DOCUMENT SEGMENT: Begin

You will be relieved to hear, Mr. Chidgey, that I have already dealt with some points that I wanted to raise in my interventions on Ann Clwyd, so I shall not pursue them further.
I should like to thank you, Mr. Chidgey, and the Minister for understanding that, because of a commitment in my constituency—the hon. Member for Cynon Valley has to attend a Welsh affairs debate—I shall have to leave the Opposition Front Bench in the capable hands of my hon. Friend Dr. Lewis. Although I cannot be here until the end of the debate, I shall certainly read it carefully in Hansard and discuss any issues that arise.
I also apologise on behalf of my hon. Friend Mrs. Spelman, who also speaks on international development. She would have liked to take part in the debate, particularly given her recent visit to Pakistan, but she has a commitment this afternoon in the constituency where her mother-in-law lives. I understand that her mother-in-law will be part of the audience and I am sure that Mr. Chidgey and the Minister will understand that it is a commitment that my hon. Friend would be unwise to miss.
I pay tribute to my hon. Friend Tony Baldry, not only for his powerful speech today, but for his chairmanship of the Select Committee. Once again, I am sure that all hon. Members throughout the House—not just those present in the Chamber for this afternoon's debate—would want to tell my hon. Friend that we hugely respect the work that he and other members of his Committee do. My hon. Friend had a difficult act to follow. He would agree that his predecessor as Chairman of the International Development Committee, Bowen Wells, our former hon. Friend the Member for Hertford and Stortford, was also a tremendously effective parliamentarian and successful Select Committee Chairman. My hon. Friend the Member for Banbury is carrying on the work of our former colleague with his usual energy. The report is a tribute not only to my hon. Friend, but to all members of the Committee.
Debates on this subject often attract considerable interest, and hon. Members from all sides of the Chamber have already intervened. As both the Minister and I had cause to observe when winding up for our respective parties in the recent debate on the International Development Bill, the House is often at its best when debating serious subjects such as international development.

DOCUMENT SEGMENT: End
DATASET CONTENT: Begin

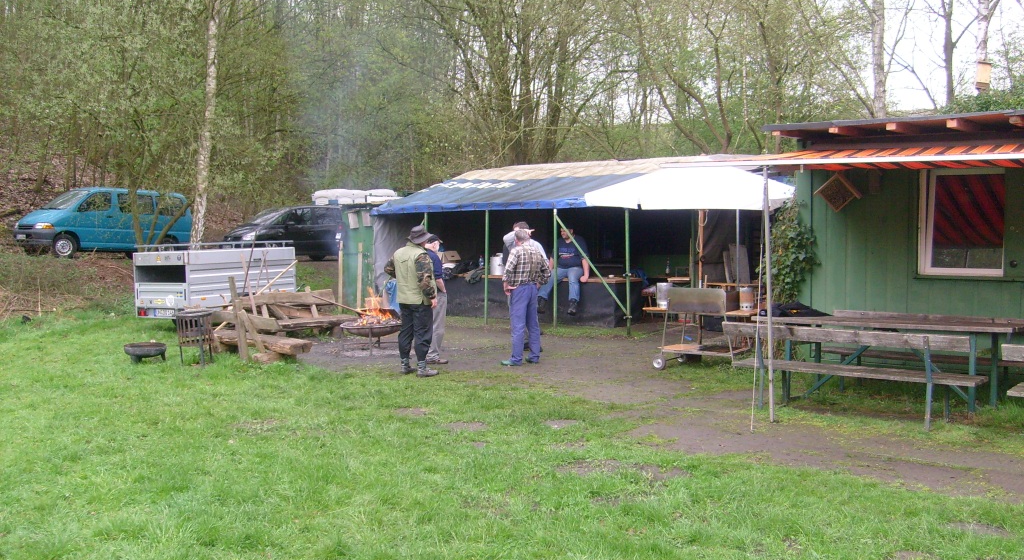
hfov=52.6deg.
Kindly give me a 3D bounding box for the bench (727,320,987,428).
[{"bbox_3d":[3.145,0.852,9.646,2.280,0.840,0.630,2,4,39],"label":"bench"}]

DATASET CONTENT: End

● TASK DIRECTIONS
Carry on the parliamentary speech on international development from the point where it stops. The data has no connection to the parliamentary speech on international development.

● REPLY TO THE TASK
The UK has a proud record of support for countries in need around the world. The Minister recognises that MPs of all parties care deeply about the preservation and continuation of the UK's reputation. Other hon. Members as well as myself have already referred to the visit by United States Congressmen to the NATO committee during our recent short recess. Several Congressmen told me afterwards how much they appreciated the Minister giving up his time to welcome them in the Lord Chancellor's private chambers in the Palace of Westminster. He not only entertained the Congressmen with his American family links and his support for the Cincinnati Reds, but he made some powerful comments about the views of the current Secretary of State for International Development on the continuing process from Doha. The Congressmen listened carefully to those views, and greatly appreciated them. The Minister may find it difficult to believe, but no less a person than Lord Lamont paid public tribute to him in a later meeting with the Congressmen, which Mr. Colman will confirm. I do not know if the Minister will be embarrassed that someone whose political views are so different from his and those of his distinguished father should have publicly paid tribute to him. That may be the first time that that has happened to the Minister, but it shows how carefully everyone listened to everything that he said about Doha and international development issues.
My hon. Friend the Member for Banbury has already discussed some of the most important issues with regard to Afghanistan and the Select Committee's report. However, I want to speak about two or three matters that concern me, my hon. Friend the Member for Meriden and Opposition Front Benchers. I also want to consider issues that arise from the Government's helpful and thorough response to the Committee's excellent recommendations.
I strongly agree with the Select Committee's recommendation (b):
"The UK is one of a small number of donors with a good record of turning promises quickly into cash."
The Minister and I have said before that so often what recipient countries and NGOs in those countries most need is quick cash, not promises. Throughout her adult life, my mother has been involved with several charities such as the Children's Society and, as a former member of a diocesan synod, with Church of England charities and their work overseas. She has constantly stressed in all her work the need for any aid to be given quickly and in cash. Promises and words are cheap, but cash is often important in failed states and needy countries. Recommendation (b) also states:
"We encourage DFID to work with those donor countries which also responded rapidly to encourage other donors to ensure that their pledges are converted into real commitments and actual money."
My hon. Friend the Member for Meriden recently worked with the charity Islamic Relief on raising money for ambulances for Afghanistan where they are badly needed. I am sure that all hon. Members welcome and support that work. A couple of weeks ago, my hon. Friend and I watched the launch of the appeal in New Palace Yard with other colleagues. It was heartwarming to see that Islamic Relief could secure an instant donation so that the first ambulance could go immediately to Afghanistan. That is real action, and the sort of thing that reputable charities and people in the UK can deliver, and deliver quickly.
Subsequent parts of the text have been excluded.